Pada kesempatan ini politisi dari Fraksi Partai Gerindra itu juga menjelaskan bahwa di tahun 2019 sudah ditetapkan 55 RUU untuk Prolegnas Prioritas. Ke-55 RUU itu terdiri dari 43 RUU usulan lama dan 12 RUU usulan baru.
“Dari 12 RUU baru itu sebanyak 7 RUU berasal dari usul inisiatif DPR, 4 RUU merupakan usul pemerintah (Presiden) dan 1 RUU atas inisiatif DPD RI,” ujarnya.
Salah satu RUU Prolegnas yang pada kesempatan ini mendapat tanggapan serius dari wakil rektor Universitas Sriwijaya adalah RUU tentang Pendidikan Kedokteran.
Dalam RUU Prolegnas prioritas tahun 2018, RUU tersebut berjudul RUU tentang Perubahan atas Undang-undang Nomor 20 tahun 2013 tentang Pendidikan Kedokteran.
Dan ketika itu civitas akademik Unsri meminta agar RUU tersebut tidak direvisi jika meniadakan uji kompetensi yang merupakan syarat untuk menjadi dokter.
Menanggapi hal ini, Supratman menjelaskan bahwa revisi RUU Pendidikan kedokteran harus dilakukan mengingat masih banyak kekurangan dalam RUU tersebut.
Sedangkan terkait uji kompetensi untuk menjadi seorang dokter tetap wajib dipertahankan demi menjaga kompetensi dari dokter.

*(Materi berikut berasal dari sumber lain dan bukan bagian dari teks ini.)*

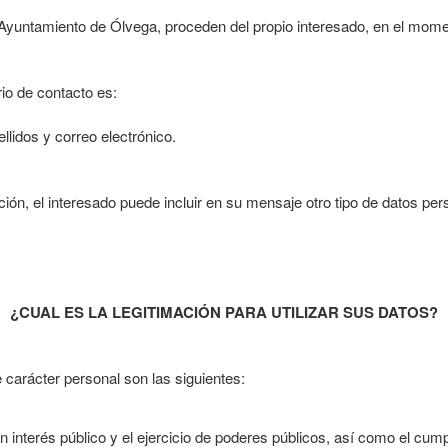
 Ayuntamiento de Ólvega, proceden del propio interesado, en el momen
rio de contacto es:
llidos y correo electrónico.
ión, el interesado puede incluir en su mensaje otro tipo de datos pers
¿CUAL ES LA LEGITIMACIÓN PARA UTILIZAR SUS DATOS?
 carácter personal son las siguientes:
n interés público y el ejercicio de poderes públicos, así como el cump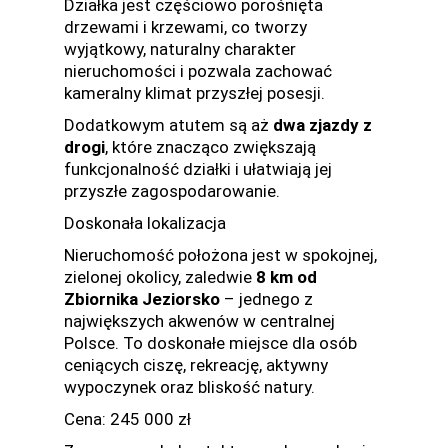
Działka jest częściowo porośnięta
drzewami i krzewami, co tworzy
wyjątkowy, naturalny charakter
nieruchomości i pozwala zachować
kameralny klimat przyszłej posesji.
Dodatkowym atutem są aż
dwa zjazdy z
drogi
, które znacząco zwiększają
funkcjonalność działki i ułatwiają jej
przyszłe zagospodarowanie.
Doskonała lokalizacja
Nieruchomość położona jest w spokojnej,
zielonej okolicy, zaledwie
8 km od
Zbiornika Jeziorsko
– jednego z
największych akwenów w centralnej
Polsce. To doskonałe miejsce dla osób
ceniących ciszę, rekreację, aktywny
wypoczynek oraz bliskość natury.
Cena: 245 000 zł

Namun begitu, seharusnya juga tak menjadi kewajiban untuk diiikuti lulusan sarjana kedokteran.
“Ijazah kedokteran seharusnya diberikan secara otomatis jika seseorang sudah mengikuti dan lulus pendidikan sarjana kedokteran. Tidak hanya itu, uji kompetensi calon dokter seharusnya diselenggarakan oleh perguruan tinggi yang memiliki fakultas kedokteran, bukan oleh organisasi profesi,” tandasnya. (ayu)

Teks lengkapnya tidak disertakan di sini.